*ARBEITSANWEISUNG 1*
Gib aus dem Text über die Quellen der Disneyfilme alles von „Von Legenden zu“ bis hinunter zu „Disney-Kanon eingeflossen ist.“ wortgetreu wieder.
*ARBEITSANWEISUNG 2*
Von wem stammt laut dem Text über die Quellen der Disneyfilme die älteste aufgezeichnete Fassung von Jack und die Bohnenranke?
*ARBEITSANWEISUNG 3*
Greif den Text über die Quellen der Disneyfilme an seinem Ende auf und führe ihn weiter.

Von Legenden zu historischen Ereignissen, von Märchen bis zu klassischer Literatur - die Zauberkünstler von Disney haben sich der vielfältigsten Quellen bedient, um Stoff für ihre Filme zu finden. Gemein haben sie jedoch alle, dass das Ursprungsmaterial nicht ohne Veränderung in den Disney-Kanon eingeflossen ist.
Diese Reihe von Im Schatten der Maus befasst sich mit dem Entstehungsprozess einiger dieser Meisterwerke:
Die Quellen der Disneyfilme
Im Gegensatz zu Deutschland und Frankreich gibt es von den englischen Volksmärchen selten eine definitive, notierte Version, sondern eine Vielzahl an Aufschrieben mit teilweise stark voneinander abweichenden Handlungssträngen. Im Falle von Jack und die Bohnenranke stammt die älteste aufgezeichnete Fassung von 1807 von Benjamin Tabart, doch heute gebräuchlicher ist Joseph Jacobs Version von 1890, die Tabarts Hintergrundgeschichte zugunsten einer einfacheren Erzählweise fallenlässt.
Jack und seine verwitwete Mutter leben in ärmlichen Verhältnissen, bis sie sogar gezwungen sind, die letzte Milchkuh zu verkaufen. Auf dem Weg zum Markt wird Jack von einem Händler dazu gebracht, die Kuh gegen fünf Zauberbohnen einzutauschen, woraufhin Jacks Mutter ihm ein paar Ohrfeigen verpasst und die Bohnen aus dem Fenster wirft.

*GEGEBENES MATERIAL*
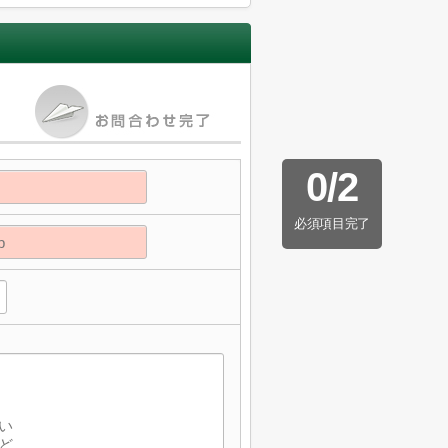
0
/
2
必須項目完了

*ANTWORTFELD 1*
Von Legenden zu historischen Ereignissen, von Märchen bis zu klassischer Literatur - die Zauberkünstler von Disney haben sich der vielfältigsten Quellen bedient, um Stoff für ihre Filme zu finden. Gemein haben sie jedoch alle, dass das Ursprungsmaterial nicht ohne Veränderung in den Disney-Kanon eingeflossen ist.

*ANTWORTFELD 2*
Von Benjamin Tabart, aus dem Jahr 1807.

*ANTWORTFELD 3*
Über Nacht wächst aus den Bohnen eine gigantische Bohnenranke, auf der Jack in ein fremdes Land klettert und dort in einem gewaltigen Haus auf die Frau des Riesen trifft. Sie warnt ihn vor ihrem gefräßigen Mann, doch auf das Flehen des Jungen hin gibt sie ihm zu essen und verbirgt ihn im Ofen, wo er die Ankunft des Riesen und sein brutales (von Shakespeares König Lear inspiriertes) Lied mitverfolgt:„Fee-fi-fo-fum,
I smell the blood of an Englishman,
Be he alive, or be he dead,
I'll have his bones to grind my bread."
Während der Riese schläft, verschwindet Jack, nicht ohne einen Sack voll Gold mit hinunterzunehmen.
Bei einem zweiten Ausflug stiehlt er auf die gleiche Weise die Henne des Riesen, die goldene Eier legt. Doch als Jack sein Glück ein drittes Mal versucht, um sich die goldene singende Harfe zu holen, warnt diese den Riesen und Jack muss um sein Leben fliehen. Im letzten Moment gelingt es ihm, die Zauberranke von unten abzuschlagen und den Riesen so in den Tod stürzen zu lassen. Von nun an leben Jack und seine Mutter von den erbeuteten Gütern und in einem Halbsatz wird angemerkt, dass er sich schließlich auch noch eine Prinzessin erobern kann.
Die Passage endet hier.